I implemented a custom dataset and dataloader for my graduation project, but I was under time pressure and the result was a mess in my memory. I took this chance to organize the parts I found confusing or didn’t know.

Data flow

![](/assets/images/pytorch dataset, dataloader/a659d452-c938-4671-a516-55c059003eec-image.png)

The important thing is that converting data to tensors also needs separate consideration. I used to just throw conversions in wherever…

torch.utils.Data.Dataset

__len__, __getitem__, etc. — just implement them to fit your data.

Tensor conversion

Not done in __getitem__! That is, data is not converted to tensors at load time. Instead, a function like a transformer converts everything to tensors in bulk when training begins.

Fortunately, CPU and GPU handle these operations in parallel, so it’s fast.

Recently, standardized libraries like HuggingFace are also used.

torch.utils.Data.DataLoader

A class that generates data batches.
Handles data conversion right before training (before GPU feed).
- Conversion to tensors.
Parallel data preprocessing needs to be considered.
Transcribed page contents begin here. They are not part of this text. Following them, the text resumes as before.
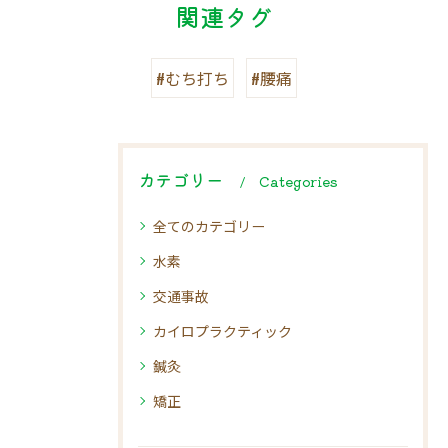
関連タグ
#むち打ち
#腰痛
カテゴリー
Categories
全てのカテゴリー
水素
交通事故
カイロプラクティック
鍼灸
矯正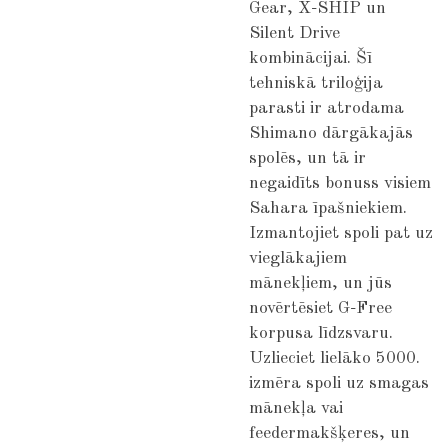
Gear, X-SHIP un
Silent Drive
kombinācijai. Šī
tehniskā triloģija
parasti ir atrodama
Shimano dārgākajās
spolēs, un tā ir
negaidīts bonuss visiem
Sahara īpašniekiem.
Izmantojiet spoli pat uz
vieglākajiem
mānekļiem, un jūs
novērtēsiet G-Free
korpusa līdzsvaru.
Uzlieciet lielāko 5000.
izmēra spoli uz smagas
mānekļa vai
feedermakšķeres, un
See this blog for reference: https://subinium.github.io/pytorch-dataloader/

sampler

Defines how to control the idx passed to getitem. batch_sampler works the same way.

collate_fn

Defines how to transform a batch collected via getitem from [[data, label], [data, label], [data, label] …] into [[data, data, data …], [label, label, label, …]].

torchvision.transforms

1
data_transform = transforms.Compose([
2
        transforms.RandomSizedCrop(224),
3
        transforms.RandomHorizontalFlip(),
4
        transforms.ToTensor(),
5
        transforms.Normalize(mean=[0.485, 0.456, 0.406],
6
                             std=[0.229, 0.224, 0.225])
7
    ])

You should compose a separate transform pipeline for data conversion like this. No more converting each item one by one inside the dataset like I did in my graduation project.